(EXERCISE DETAILS) The records follow. Transcribe only the lines from the line containing "2.6: 3.202 -> 3.35" through the end, both ends included, and leave out the pictures.

(DATA SUPPLIED)
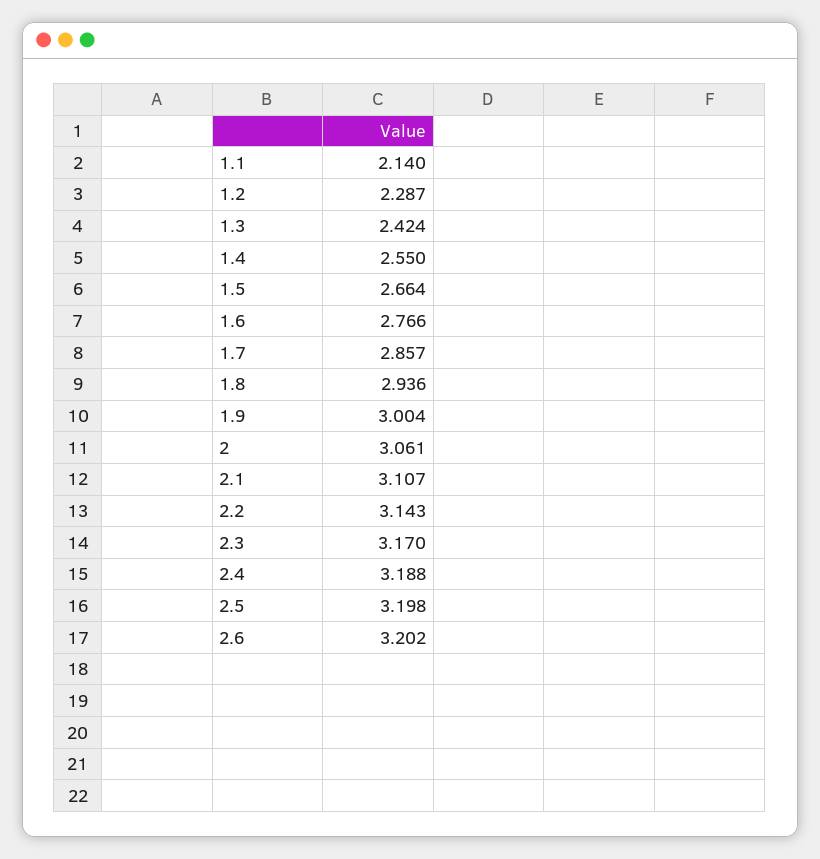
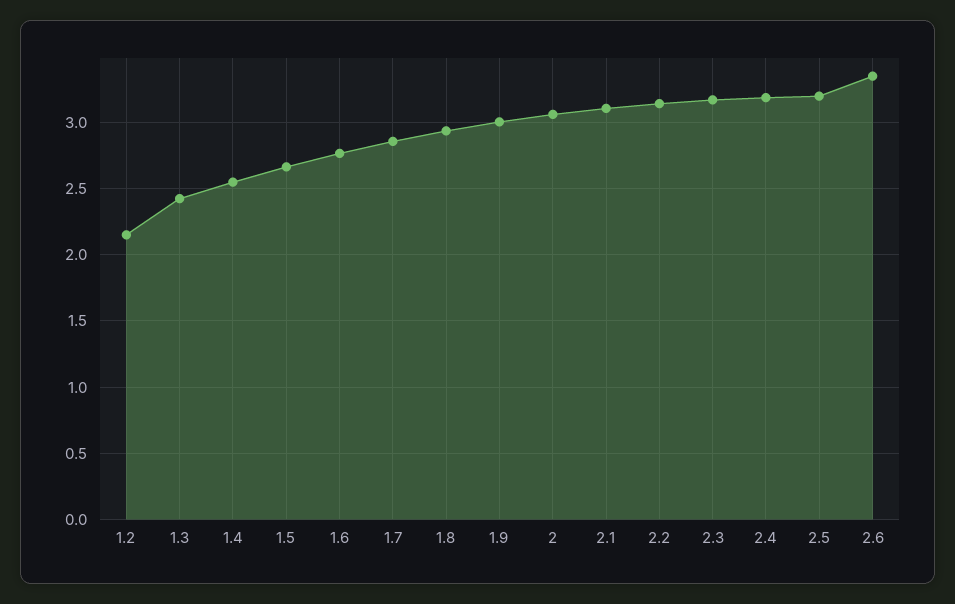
1.1: 2.14 -> none
1.2: 2.287 -> 2.15
2.6: 3.202 -> 3.35

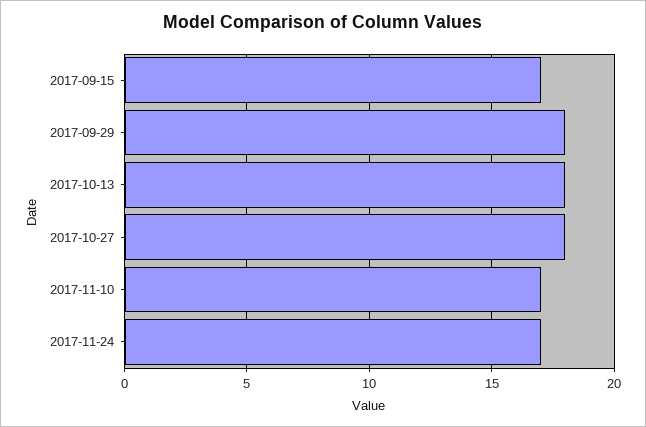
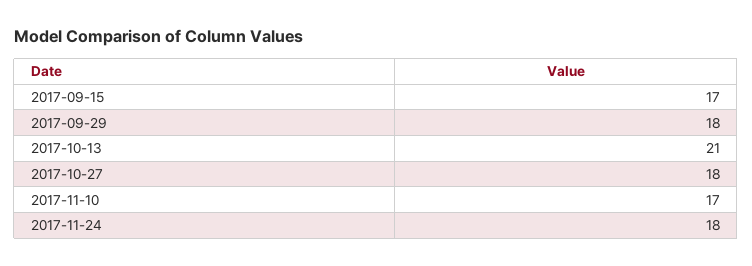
2017-10-13: 18 -> 21
2017-11-24: 17 -> 18

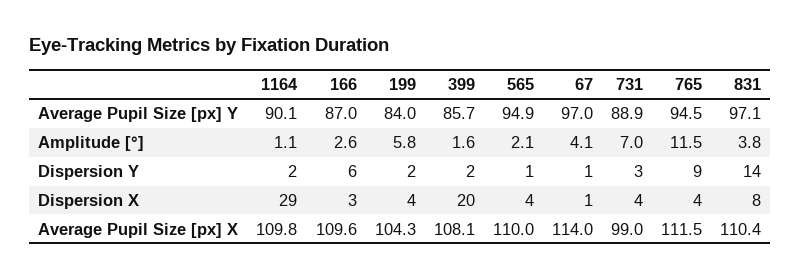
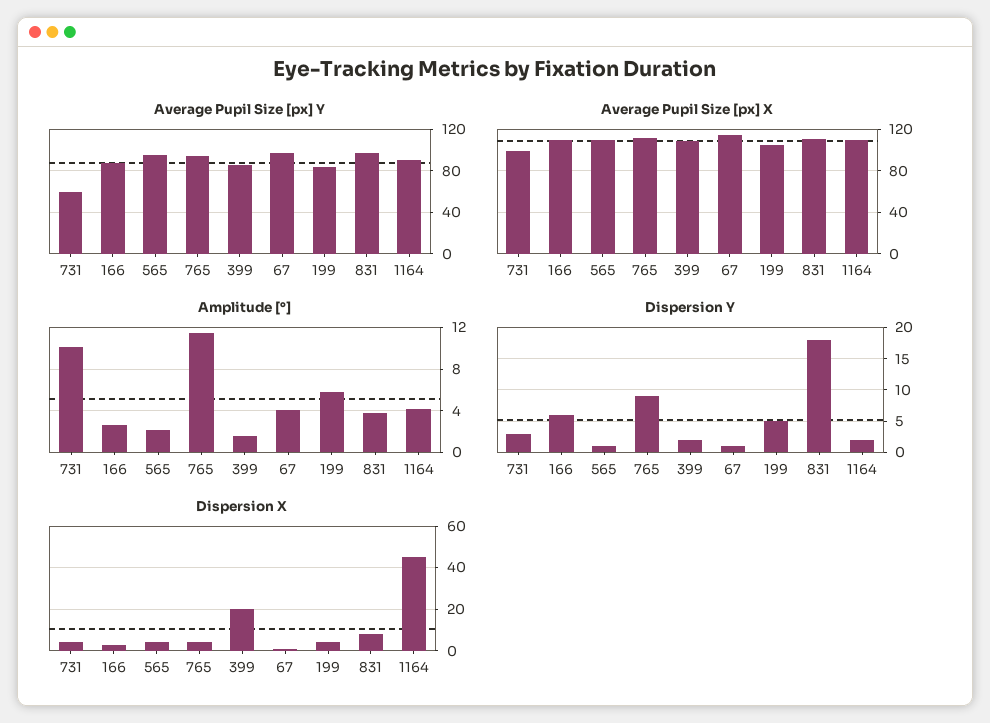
Average Pupil Size [px] Y, 731: 88.9 -> 60
Amplitude [°], 1164: 1.1 -> 4
Amplitude [°], 731: 7 -> 10
Dispersion Y, 199: 2 -> 5
Dispersion Y, 831: 14 -> 18
Dispersion X, 1164: 29 -> 45

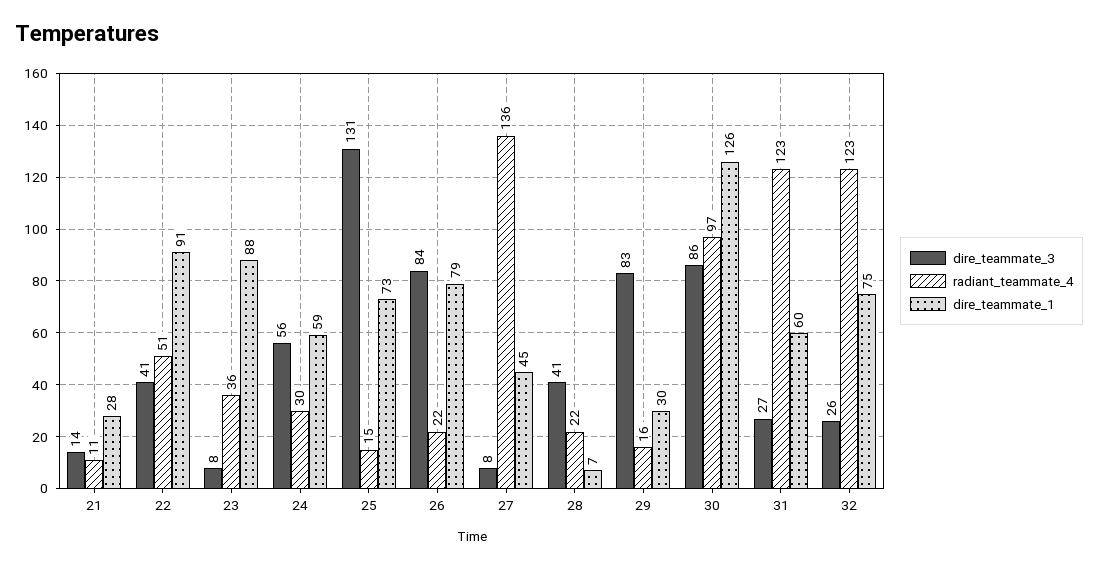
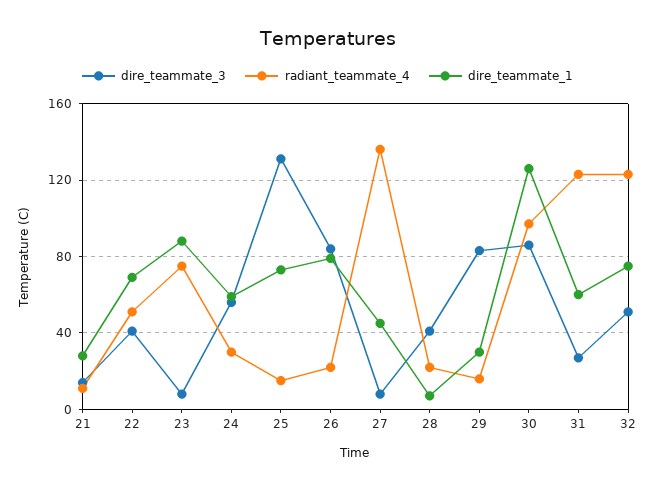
dire_teammate_1, 22: 91 -> 70
radiant_teammate_4, 23: 36 -> 75
dire_teammate_3, 32: 26 -> 50

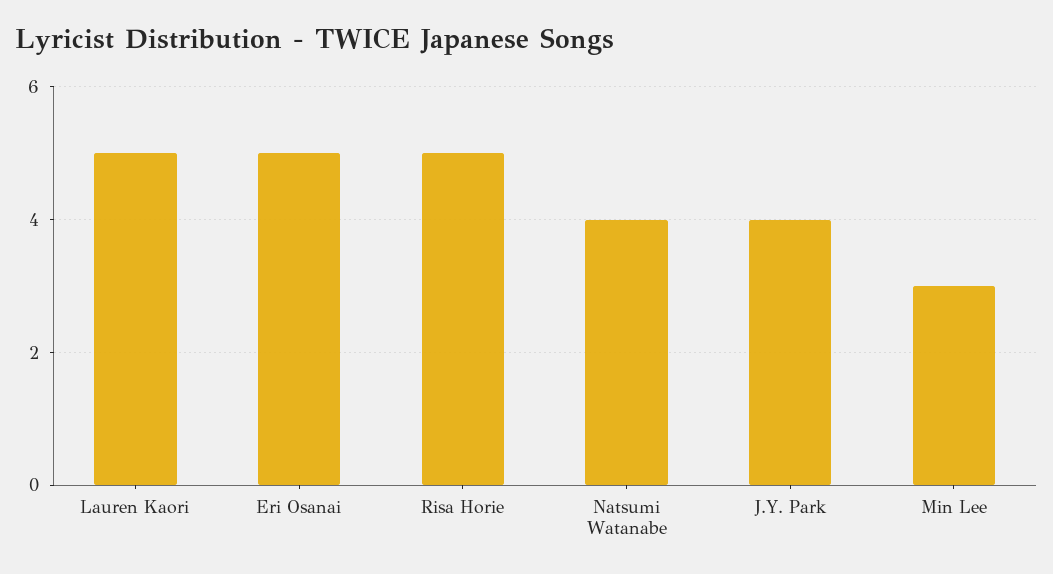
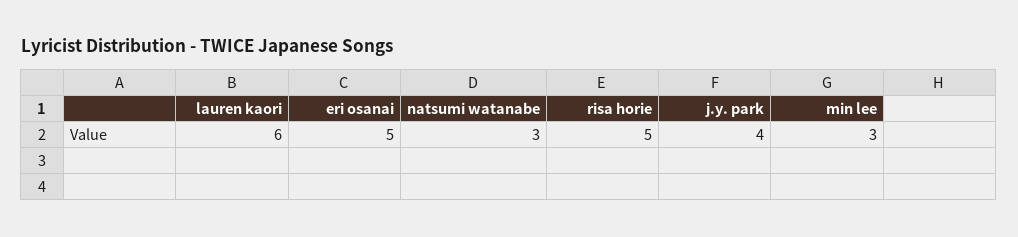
Lauren Kaori: 5 -> 6
Natsumi Watanabe: 4 -> 3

(OUTPUT FOR THIS TASK)
2.6: 3.202 -> 3.35

2017-10-13: 18 -> 21
2017-11-24: 17 -> 18

Average Pupil Size [px] Y, 731: 88.9 -> 60
Amplitude [°], 1164: 1.1 -> 4
Amplitude [°], 731: 7 -> 10
Dispersion Y, 199: 2 -> 5
Dispersion Y, 831: 14 -> 18
Dispersion X, 1164: 29 -> 45

dire_teammate_1, 22: 91 -> 70
radiant_teammate_4, 23: 36 -> 75
dire_teammate_3, 32: 26 -> 50

Lauren Kaori: 5 -> 6
Natsumi Watanabe: 4 -> 3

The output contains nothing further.